Solar panels for rent

By Seo Jee-yeon

Outlook positive for the burgeoning business but market expected to grow at slow pace

  • Published : Mar 13, 2014 - 20:39
  • Updated : Mar 13, 2014 - 20:39
Korean homeowners concerned about their rising monthly electricity costs may soon have a solution as the solar panel rental business for residential homes is expected to make its debut in April.

Private energy companies and the state-run Korea Energy Management Corp. are currently in talks over profit sources, but the timeline seems to have been set.

According to industry sources, solar rental operators will generate profit not only from fixed monthly rental fees, but also from government subsidies. “Once the scope of government subsidies is fixed by the end of this month, the company expects to launch a full-fledged marketing campaign to promote the solar-panel leasing business,” Kim Bong-ga, a team manager of S-Energy Investment Bank, told The Korea Herald.

SEIB is an affiliate of S-Energy, which is currently the biggest manufacturer of photovoltaic modules in Korea.
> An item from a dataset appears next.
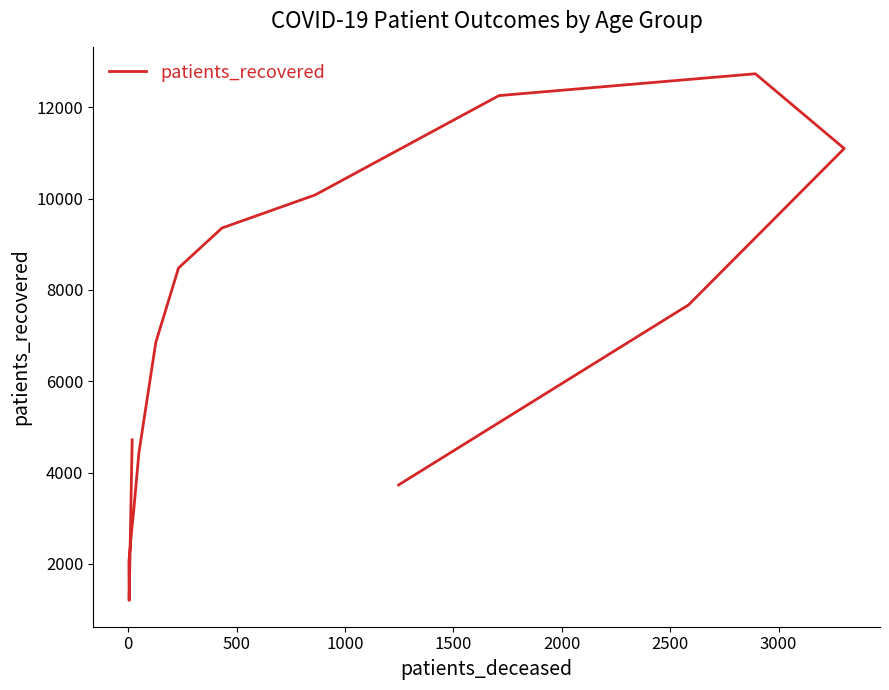

What is the value of the 5th point from the left?

2842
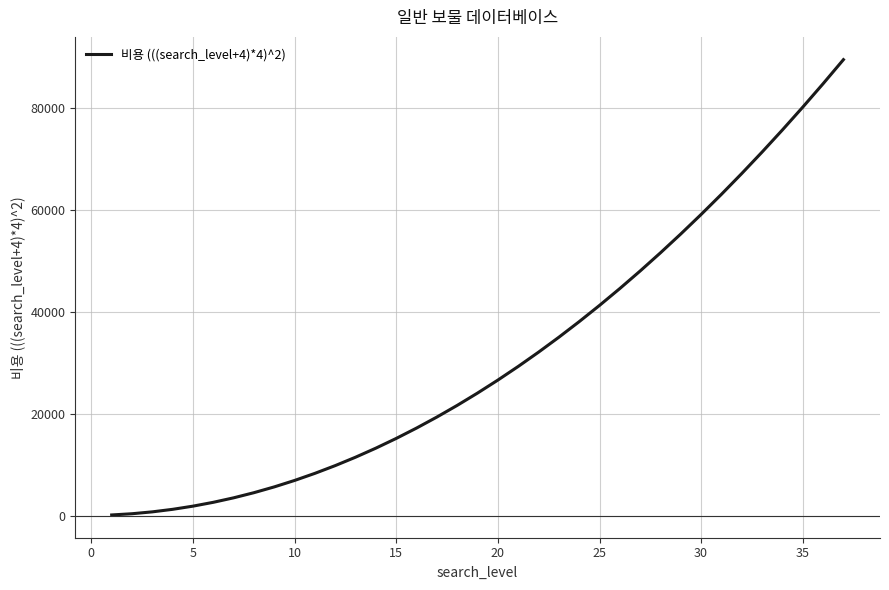

What is the maximum value shown in the chart?

89401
SEIB spearheaded the introduction of the country’s solar panel rental business. 
Solar electric panels sit on the roof of a Garbett Homes house in the U.S. that produces as much energy as it consumes. (Bloomberg)
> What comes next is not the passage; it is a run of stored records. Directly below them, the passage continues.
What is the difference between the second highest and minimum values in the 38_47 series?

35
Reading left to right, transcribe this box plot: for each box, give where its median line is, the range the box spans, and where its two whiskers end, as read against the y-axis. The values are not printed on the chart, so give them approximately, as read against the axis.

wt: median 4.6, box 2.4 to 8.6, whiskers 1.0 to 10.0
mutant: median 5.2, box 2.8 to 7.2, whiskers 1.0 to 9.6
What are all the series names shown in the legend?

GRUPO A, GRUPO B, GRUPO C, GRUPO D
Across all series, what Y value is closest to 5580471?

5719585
Just like any other rental business

“Solar panel leasing will be run like any other rental business,” Kim explained. “The company installs solar panels on the rooftop, and maintenance is offered for free for up to 12 years as long as the homeowners pay a flat monthly rate of 65,000 won ($61),” Kim said.

This means there are no installment or maintenance costs involved.

According to Kim, a home consuming more than 400 kilowatt-hours, or KWh, can save on electricity costs when using the firm’s eco-energy rental service.

The company targets mostly larger homes ― not apartments ― burdened with monthly electricity bills of over 100,000 won.

“The time is right to start such a business as the rising utility bills are making homeowners think about how to save energy costs,” Kim added. “Homes using more than 500 KWh can cut their utility costs by up to 30 to 40 percent with solar power supplements.”

The government’s policy efforts to promote solar-powered homes are also expected to give the industry a push.

The Energy Ministry has developed a profitable business model for solar-panel rental companies as part of a national initiative for boosting demand for solar power. Renewable energy accounted for less than 2 percent of Korea’s total power generation in 2012, showing that there is still a lack of both demand and awareness.

However, it still will not be easy for solar homes to catch on, industry watchers say, as the country is dominated by apartment complexes at which installing panels would be an entirely different issue.

Currently, 30,000 solar-powered homes exist in Korea.